REPUBLIKA.CO.ID, NEW DELHI -- Organisasi Jamiat Ulama-e-Hind menegaskan RUU Kewarganegaraan (Amandemen) bertentangan dengan struktur dasar Konstitusi. Mereka mengatakan akan menentang undang-undang di Mahkamah Agung.
Reaksi mereka datang beberapa menit setelah Majelis Tinggi (Rajya Sabha) mengesahkan RUU Kewarganegaraan (Amandemen), 2019. RUU tersebut disahkan oleh Majelis Rendah (Lok Sabha), Senin lalu.
Mereka menyebut, lolosnya RUU di Rajya Sabha dan Lok Sabha sebagai tragedi. Presiden Jamiat-Ulema-e-Hind Maulana Arshad Madani mengatakan RUU itu bertentangan dengan struktur dasar Konstitusi India dan Jamiat akan menentangnya di pengadilan tinggi.
Madani mengatakan Jamiat akan menantangnya di pengadilan karena legislatif belum melakukan tugasnya dengan jujur. "Sekarang pengadilan dapat membuat keputusan yang lebih baik tentang hal itu. Para advokat telah dikonsultasikan dalam hal ini dan sebuah petisi sedang disusun," katanya dalam sebuah pernyataan, dilansir di NDTV, Kamis (12/12).
Madani juga mengatakan setelah Lok Sabha mengesahkan RUU tersebut, Jamiat mencoba level terbaiknya agar undang-undang itu tidak disahkan di Rajya Sabha dengan menghubungi anggota berbagai pihak untuk meyakinkan mereka tentang dampak berbahaya dari RUU ini.
"Sedihnya beberapa pihak yang disebut partai sekuler menunjukkan perilaku tidak bertanggung jawab mereka, dan RUU tersebut disahkan di Rajya Sabha," katanya.
Madani juga mengatakan RUU tersebut melanggar Pasal 14 dan 15 Konstitusi, yang secara eksplisit menyatakan tidak ada warga negara yang akan didiskriminasi berdasarkan agama, dan setiap warga negara akan diperlakukan sama.
RUU itu juga bisa menimbulkan ancaman serius bagi keselamatan dan keamanan negara, katanya.
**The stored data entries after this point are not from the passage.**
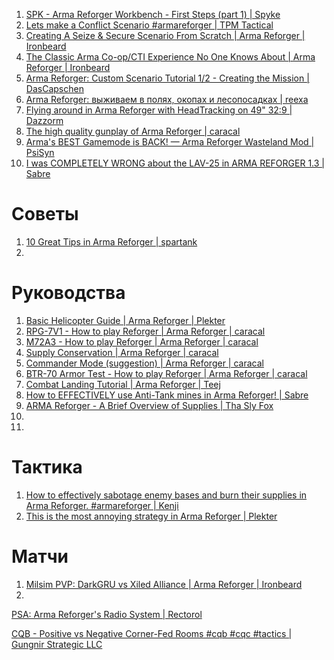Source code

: 1. [SPK - Arma Reforger Workbench - First Steps (part 1) | Spyke](https://www.youtube.com/watch?v=aUqsOU3r5c8)
2. [Lets make a Conflict Scenario #armareforger | TPM Tactical](https://www.youtube.com/watch?v=GsCWu77Bw9o)
3. [Creating A Seize & Secure Scenario From Scratch | Arma Reforger | Ironbeard](https://www.youtube.com/watch?v=LiqHZYUsTkI)
4. [The Classic Arma Co-op/CTI Experience No One Knows About | Arma Reforger | Ironbeard](https://www.youtube.com/watch?v=GFpJ28qqXSk)
5. [Arma Reforger: Custom Scenario Tutorial 1/2 - Creating the Mission | DasCapschen](https://www.youtube.com/watch?v=AyGeke4kDck)
6. [Arma Reforger: выживаем в полях, окопах и лесопосадках | reexa](https://www.youtube.com/watch?v=nHrwjN5GMK0)
7. [Flying around in Arma Reforger with HeadTracking on 49" 32:9 | Dazzorm](https://www.youtube.com/watch?v=zklwG2PKDjc)
8. [The high quality gunplay of Arma Reforger | caracal](https://www.youtube.com/watch?v=1OLmRlCOjFw)
9. [Arma's BEST Gamemode is BACK! — Arma Reforger Wasteland Mod | PsiSyn](https://www.youtube.com/watch?v=JAzfNmy4y2I)
10. [I was COMPLETELY WRONG about the LAV-25 in ARMA REFORGER 1.3 | Sabre](https://www.youtube.com/watch?v=iLbBELox6TI)

# Советы
1. [10 Great Tips in Arma Reforger | spartank](https://www.youtube.com/watch?v=iQcjXSUSlEk)
2. 


# Руководства
1. [Basic Helicopter Guide | Arma Reforger | Plekter](https://www.youtube.com/watch?v=zBPfID9wQuQ)
2. [RPG-7V1 - How to play Reforger | Arma Reforger | caracal](https://www.youtube.com/watch?v=KZmN-rtlNq4)
3. [M72A3 - How to play Reforger | Arma Reforger | caracal](https://www.youtube.com/watch?v=FO5TQisaHk8)
4. [Supply Conservation | Arma Reforger | caracal](https://www.youtube.com/watch?v=HZPKj4_zeyU)
5. [Commander Mode (suggestion) | Arma Reforger | caracal](https://www.youtube.com/watch?v=xBUnL7k-REA)
6. [BTR-70 Armor Test - How to play Reforger | Arma Reforger | caracal](https://www.youtube.com/watch?v=vHsujA3IJyk)
7. [Combat Landing Tutorial | Arma Reforger | Teej](https://www.youtube.com/watch?v=UEa1e6H79LE)
8. [How to EFFECTIVELY use Anti-Tank mines in Arma Reforger! | Sabre](https://www.youtube.com/watch?v=8Xmts7yP70c)
9. [ARMA Reforger - A Brief Overview of Supplies | Tha Sly Fox](https://www.youtube.com/watch?v=2eokMA_oRDA)
10. 
11. 

# Тактика
1. [How to effectively sabotage enemy bases and burn their supplies in Arma Reforger. #armareforger | Kenji](https://www.youtube.com/watch?v=quOPSYwYKHE)
2. [This is the most annoying strategy in Arma Reforger | Plekter](https://www.youtube.com/watch?v=YviOsYcWpQw)

# Матчи
1. [Milsim PVP: DarkGRU vs Xiled Alliance | Arma Reforger | Ironbeard](https://www.youtube.com/watch?v=FBU85Cv8-9Y)
2. 


[PSA: Arma Reforger's Radio System | Rectorol](https://www.youtube.com/watch?v=x51dhsY0L9Q)


[CQB - Positive vs Negative Corner-Fed Rooms #cqb #cqc #tactics | Gungnir Strategic LLC](https://www.youtube.com/watch?v=8HKJ300y0VY)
Madani mengatakan efek dari RUU ini mungkin tidak terlihat sekarang, tetapi ketika NRC dilakukan di seluruh negeri, undang-undang tersebut akan merugikan jutaan umat Islam.
"Ini bukan masalah Hindu-Muslim sama sekali, ini masalah hak asasi manusia dan warga negara," katanya.